Он последовательно постулирует Ungrund как волю, начало свободы, исток всех потенций. Бескачественая потенцированность имморальной волей к жизни становится определяющей характеристикой Ungrund. Ненависть к буржуа и его ханжеской морали ведет философа к волюнтаризму (иррациональный витализм, энергизм) Шопенгауэра, Ницше, Гартмана. По насмешке судьбы и закону романтической иронии апостол свободы стал заложником своеволия, своей стихийной мысли; способ его познания симультантен.
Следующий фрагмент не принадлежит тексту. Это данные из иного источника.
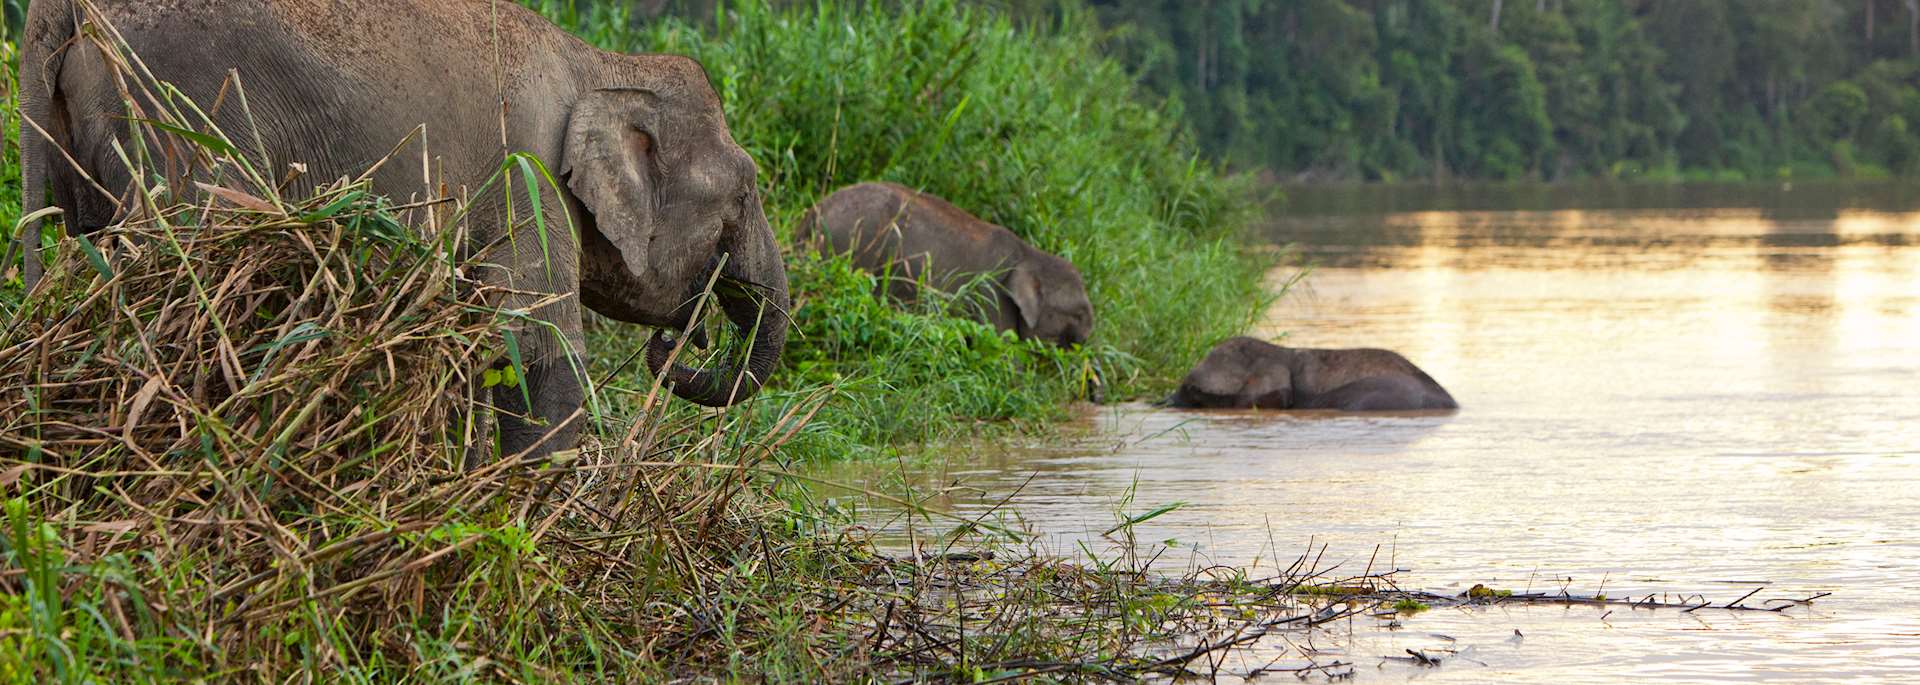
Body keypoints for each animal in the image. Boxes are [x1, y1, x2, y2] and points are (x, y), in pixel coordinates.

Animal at [14, 0, 790, 461]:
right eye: (747, 190)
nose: (682, 338)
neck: (603, 65)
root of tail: (61, 11)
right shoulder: (527, 172)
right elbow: (537, 341)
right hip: (182, 128)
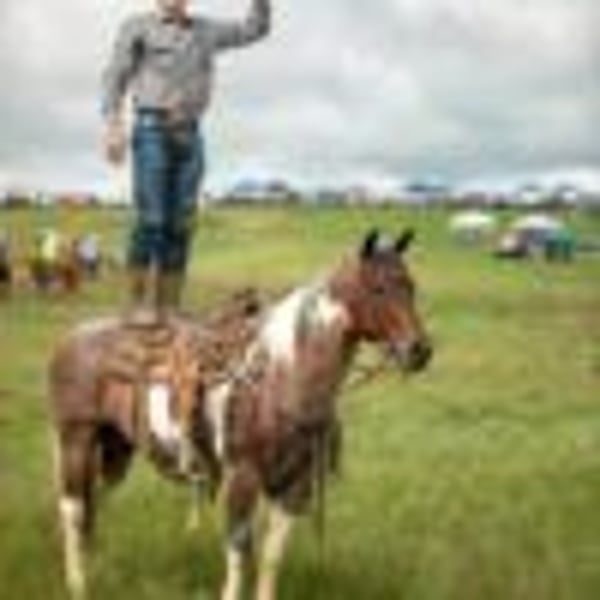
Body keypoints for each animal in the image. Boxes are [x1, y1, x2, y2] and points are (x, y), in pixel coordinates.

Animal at [49, 229, 432, 600]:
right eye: (377, 288)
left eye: (410, 286)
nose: (419, 350)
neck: (279, 377)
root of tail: (72, 337)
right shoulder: (243, 479)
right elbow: (237, 551)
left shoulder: (294, 487)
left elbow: (271, 556)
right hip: (76, 438)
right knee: (72, 508)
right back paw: (77, 584)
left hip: (116, 447)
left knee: (94, 501)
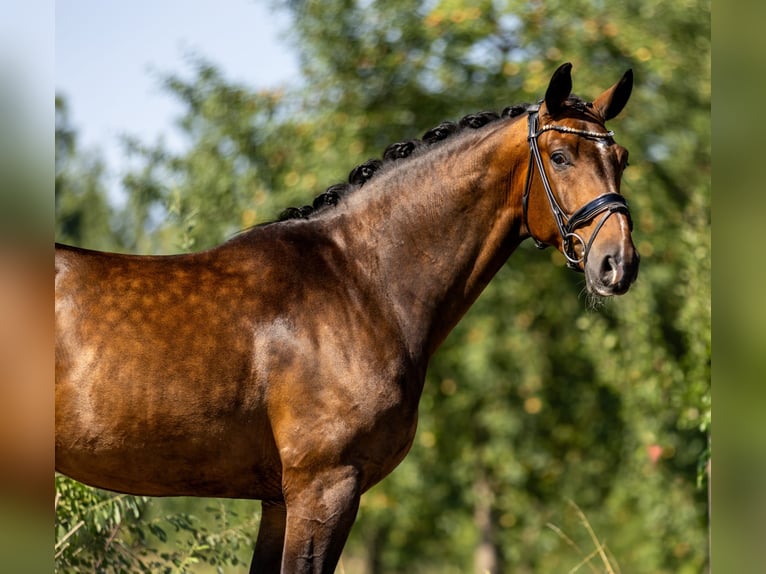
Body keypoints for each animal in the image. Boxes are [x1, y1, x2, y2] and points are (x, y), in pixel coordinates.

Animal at [55, 63, 638, 573]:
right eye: (560, 156)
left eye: (623, 158)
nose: (619, 263)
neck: (360, 282)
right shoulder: (323, 487)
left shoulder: (280, 501)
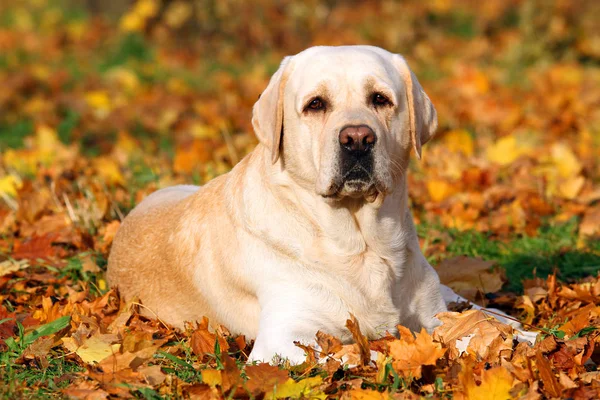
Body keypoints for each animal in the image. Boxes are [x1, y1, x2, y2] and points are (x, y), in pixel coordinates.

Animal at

Пленный пророк Бердяев наделил хаос энергией вне смысла, что скрыт в воле, порыве без цели. Но воля без ответственности – апофеоз бес-почвенности (Л. Шестов), без-началие, поскольку реализация, творчество есть ограничение; остается освободиться от вещей, от всех пут, вернуться в хаос. Для него ценен акт, а не итог.
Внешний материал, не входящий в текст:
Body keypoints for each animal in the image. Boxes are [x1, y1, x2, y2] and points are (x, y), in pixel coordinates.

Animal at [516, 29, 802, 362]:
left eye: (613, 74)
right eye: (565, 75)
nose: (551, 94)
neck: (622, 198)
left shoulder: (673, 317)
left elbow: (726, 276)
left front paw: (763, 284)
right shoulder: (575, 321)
Бог из Ничто, свет из тьмы (их прозрениями увлечен Вл. Соловьев) есть ан-архия, де-генерация, именуемая мистическим нигилизмом. Их образ мира состоит из обломков буддизма и ягвизма, где Бог предстает банкротом, породив лже-проблему Теодицеи (Бого-оправдания). Деистами Бог из мира изгнан, мы предоставлены себе, вольны завершить Им начатое или уйти в Ничто.

Вот плоды того, что свойство (творчество, свобода, любовь) отделено от Творца или Он сведен к аллегории (Бог есть любовь), атрибут отождествлен с истоком (апостол-мистик Иоанн явно тяготеет к поэтике, символике будущей Александрийской школы).

Когда Хаос уравнен с Божественным Ничто, будучи его антиподом, а Бог приговорен к творению, обречен к самоотвержению, самоустранению, это назовут продуктивным парадоксом. Тогда как это всего лишь азбука абсурда, где ложь выглядит достоверней реальности.

Проблема скрыта в понимании Ничто, воспринятого как субстанция, реально сущее, добытийное Нечто, равное благу. А оно – не-сущее, от-сутствие (а не при-сут-ствие), реальное лишь при самодостаточном благе. Это дырка от бублика, без него не существующая. Про съеденный бублик можно сказать: ничто победило; но вернее будет: без бублика дырка исчезла как не-сущее. Первое допущение мнимо, условно как метафора. Так и зло. С одной стороны, оно как бы реально, поскольку оставило след; с другой – реально уменьшает благо (экспансия ничто – уменьшение реальности). Оно имитационно, иллюзорно, воображаемо, обусловлено. Признать самодостаточность его существования – дуализм. Бытие, по сути, однополярно, его двуполярность производна.

А нам кажется, что зло исконно, всесильно. Мы оперируем мнимостями, продуктом воображения. Но коль плоды зла есть, нельзя сказать, что его нет, оно нереально; оно ирреально, запредельно, зазеркально, экзистентно, а не онтично.